Problems at Trial

Dog is too fast

Spaz dogs come in many shapes and sizes and are certainly not limited by breed. Generally the problem is created by the handler. The more excited we become the more excited they are. We get louder, or we get higher pitched, or we wave our arms around. In turn they reward us with exactly the behavior we've indicated. Excitement. With the easily excited dogs it's important to stay low keyed, and concentrate on the task at hand. Be sure that your body is "showing" the dog where it is you wish to go. What you have to say often makes little difference, if you clearly indicate what you want and stay calm. (Katie Greer)

Try this experiment at training class: Handlers are not allowed to say a word, just used hand signals or clap. You'll be amazed at the difference in the dogs, they really paid attention and calmed down. The handlers also had to concentrate on what signals they were giving. By the end of an evening most dogs will be running in a more controlled fashion with less barking and running out of control. (Jane Heritage)

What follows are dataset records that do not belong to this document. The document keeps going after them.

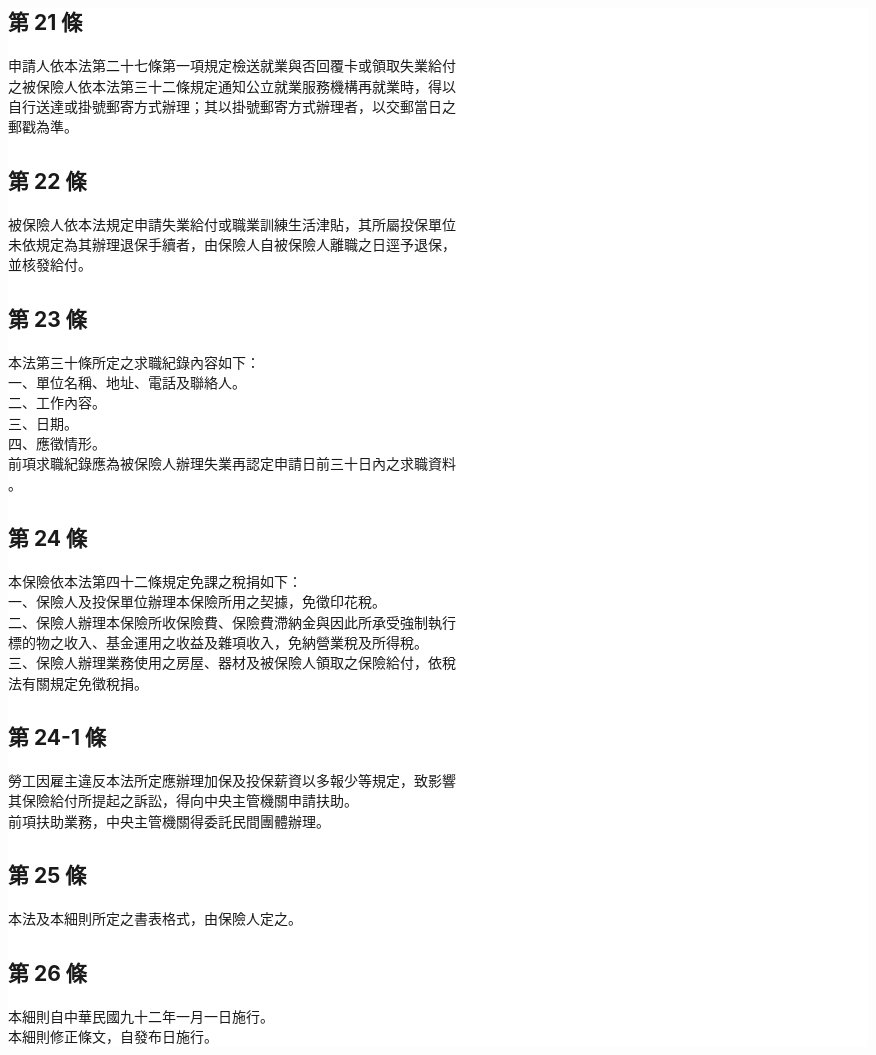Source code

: 第 21 條
--------
申請人依本法第二十七條第一項規定檢送就業與否回覆卡或領取失業給付  
之被保險人依本法第三十二條規定通知公立就業服務機構再就業時，得以  
自行送達或掛號郵寄方式辦理；其以掛號郵寄方式辦理者，以交郵當日之  
郵戳為準。

第 22 條
--------
被保險人依本法規定申請失業給付或職業訓練生活津貼，其所屬投保單位  
未依規定為其辦理退保手續者，由保險人自被保險人離職之日逕予退保，  
並核發給付。

第 23 條
--------
本法第三十條所定之求職紀錄內容如下：  
一、單位名稱、地址、電話及聯絡人。  
二、工作內容。  
三、日期。  
四、應徵情形。  
前項求職紀錄應為被保險人辦理失業再認定申請日前三十日內之求職資料  
。

第 24 條
--------
本保險依本法第四十二條規定免課之稅捐如下：  
一、保險人及投保單位辦理本保險所用之契據，免徵印花稅。  
二、保險人辦理本保險所收保險費、保險費滯納金與因此所承受強制執行  
    標的物之收入、基金運用之收益及雜項收入，免納營業稅及所得稅。  
三、保險人辦理業務使用之房屋、器材及被保險人領取之保險給付，依稅  
    法有關規定免徵稅捐。

第 24-1 條
----------
勞工因雇主違反本法所定應辦理加保及投保薪資以多報少等規定，致影響  
其保險給付所提起之訴訟，得向中央主管機關申請扶助。  
前項扶助業務，中央主管機關得委託民間團體辦理。

第 25 條
--------
本法及本細則所定之書表格式，由保險人定之。

第 26 條
--------
本細則自中華民國九十二年一月一日施行。  
本細則修正條文，自發布日施行。

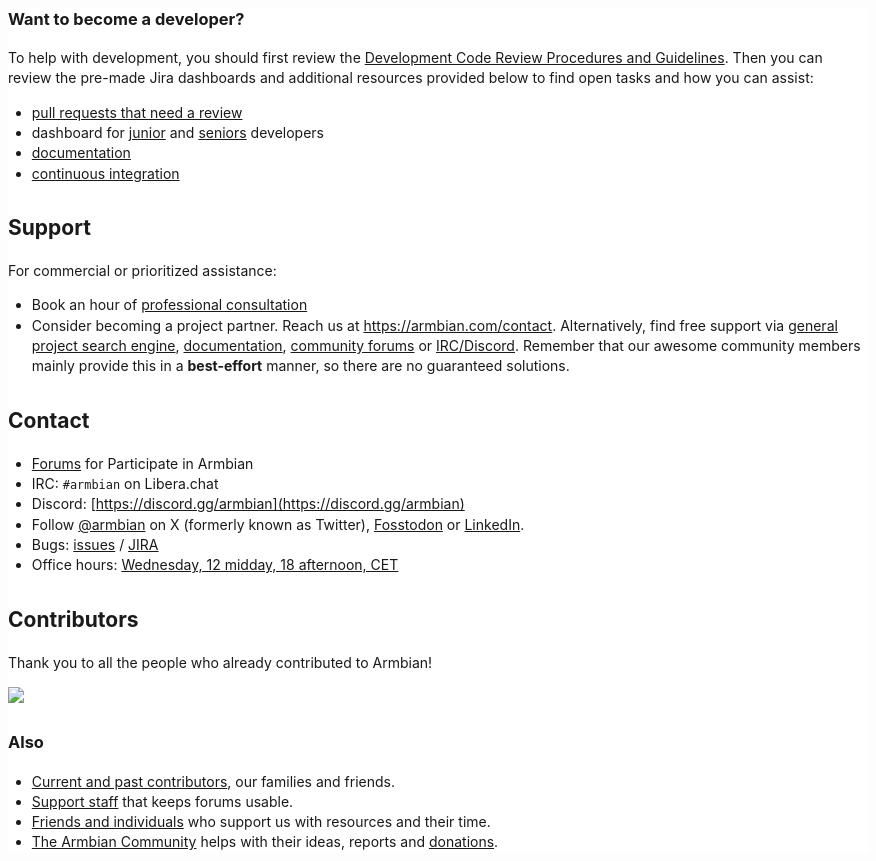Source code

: ### Want to become a developer?

To help with development, you should first review the [Development Code Review Procedures and Guidelines](https://docs.armbian.com/Development-Code_Review_Procedures_and_Guidelines/). Then you can review the pre-made Jira dashboards and additional resources provided below to find open tasks and how you can assist:

- [pull requests that need a review](https://github.com/armbian/build/pulls?q=is%3Apr+is%3Aopen+review%3Arequired)
- dashboard for [junior](https://armbian.atlassian.net/jira/dashboards/10000) and [seniors](https://armbian.atlassian.net/jira/dashboards/10103) developers
- [documentation](https://docs.armbian.com/)
- [continuous integration](https://docs.armbian.com/Process_CI/)

## Support

For commercial or prioritized assistance:
 - Book an hour of [professional consultation](https://calendly.com/armbian/consultation)
 - Consider becoming a project partner. Reach us at <https://armbian.com/contact>. Alternatively, find free support via [general project search engine](https://www.armbian.com/search), [documentation](https://docs.armbian.com), [community forums](https://forum.armbian.com/) or [IRC/Discord](https://docs.armbian.com/Community_IRC/). Remember that our awesome community members mainly provide this in a **best-effort** manner, so there are no guaranteed solutions.

## Contact

- [Forums](https://forum.armbian.com) for Participate in Armbian
- IRC: `#armbian` on Libera.chat
- Discord: [https://discord.gg/armbian](https://discord.gg/armbian)
- Follow [@armbian](https://twitter.com/armbian) on X (formerly known as Twitter), [Fosstodon](https://fosstodon.org/@armbian) or [LinkedIn](https://www.linkedin.com/company/armbian).
- Bugs: [issues](https://github.com/armbian/build/issues) / [JIRA](https://armbian.atlassian.net/jira/dashboards/10000)
- Office hours: [Wednesday, 12 midday, 18 afternoon, CET](https://calendly.com/armbian/office-hours)

## Contributors

Thank you to all the people who already contributed to Armbian!

<a href="https://github.com/armbian/build/graphs/contributors">
  <img src="https://contrib.rocks/image?repo=armbian/build" />
</a>

### Also

- [Current and past contributors](https://github.com/armbian/build/graphs/contributors), our families and friends.
- [Support staff](https://forum.armbian.com/members/2-moderators/) that keeps forums usable.
- [Friends and individuals](https://armbian.com/authors) who support us with resources and their time.
- [The Armbian Community](https://forum.armbian.com/) helps with their ideas, reports and [donations](https://www.armbian.com/donate).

With some fast dogs, you may have to *stay back* from them. Not taking that step toward the obstacle is hard at first, but the dog will simply move further out. Leaning is everything, and pivoting is crucial. Put your shoulders and hips in the direction you want your fast dog to go. Other dogs are "Body Magnets". In a long line of jumps in a straight line, the dog will begin to veer to the side you're running on because you're over there. You might well need to cross behind a jump or two along the way to draw the dog back to center as you send him on. (Pam Casey)

One thing to remember is that you are seeing over enthusiasm. There is no substitute for enthusiasm in this sport and the last thing you want to do is dampen the dogs enthusiasm, you must learn to channel it. My advice is go back to running short sequences giving lots of praise when the dog runs the sequences correctly and simply stop and get the dog under control if they start getting crazy, then start the sequence over. Try to become aware of what you are doing with your body, do you have good body position or are you consistently facing the wrong obstacle, what are you doing with your arms, are you flailing them around or are you giving good hand signals and holding the hand in position until the dog commits to the obstacle. Many times if you drop your hand too soon the dog will follow the hand and spin back towards you. Keep yourself calm and quiet things down a bit. (Kent Mahan)

Here are some things to do to get control of a speed-demon:

  • Start with a single obstacle and teach him he can not take it unless he hears the command. Keep him on leash to prevent him from taking the obstacle. Then move toward the obstacle at a trot. If he hears the command he is allowed to take the obstacle. If he hears "Ah, Ah" he would be prevented from taking the obstacle. The dog should get to the point where he will do this off leash.
  • Teach the "down" command. Then teach the dog (away from the agility obstacles) to "hit the deck" when you give him the down command.
  • Go back to the obstacles and begin training off leash. Have the dog "down" around the obstacle until you feel you have control around the obstacles. Then use the "down" if he gets out of control. It becomes a "time out". Basically you are telling the dog if you don't play the game the way I say, you will be put in a down and the game is over.

(Robyn Broock)

This is often more of a control issue than a speed issue. Many speedy dogs have control. Keeping an excited dog focused on the work at hand is another problem. When the situation deteriorates into the dog running circles around the handler the dog is no longer focused. It's on an adrenaline rush, and this isn't limited to herding breeds.

Teaching the dog to look ahead for the next obstacle helps. Step back to 3 jumps in a row. Will the dog willingly take all three when asked to? Or does the wild and crazy behavior begin? Obedience away from the agility field can also help. Speed isn't the only factor, team work is what gets a pair through a course successfully. (Katie Greer)

You really can't have "too much speed" in agility. You want speed, and should not do anything that would diminish that enthusism.

You can have problems with carelessness and lack of control, and should address two separate issues. First, the dog needs to learn how to perform the obstacles correctly. In addition, the dog needs to learn to look to you for direction around the course.

Both of these can (and should) happen at top speed, but they need to be taught, and they must be taught separately.

Here are some suggestions.

Teach one obstacle at a time (no sequences).

Decide how you want the obstacle performed and set up your training towards that goal. For example, teach the dogs to stop on the down contact. Enforce that until you are absolutely sure that they understand that is how the obstacle is to be performed, and that it would never occur to them to do it any other way. Then start decreasing the duration of the stop. For jumping, use lots of jumping excercises with variable spacing, approaches, and heights to teach the dog to think about where to put her body for the highest chance of success.

Remember, on course, you have no control over this aspect of performance. Ultimately, it will be the dog's responsibility to perform the obstacles correctly. But you have to teach her how.

Teach the dog to look to you for direction. Try Linda Mecklenburg's technique of starting sequences by calling the dog between obstacles. Set up a simple sequence, send the dog over the first obstacle, and call her back. Then send over the next obstacle and call back again. Once the dog is automatically returning after each obstacle, start sending them to the next obstacle earlier. The eventual goal is that the dog look at you between each obstacle. Linda's Nifty does this remarkably well at very high speed, and is both fast and accurate.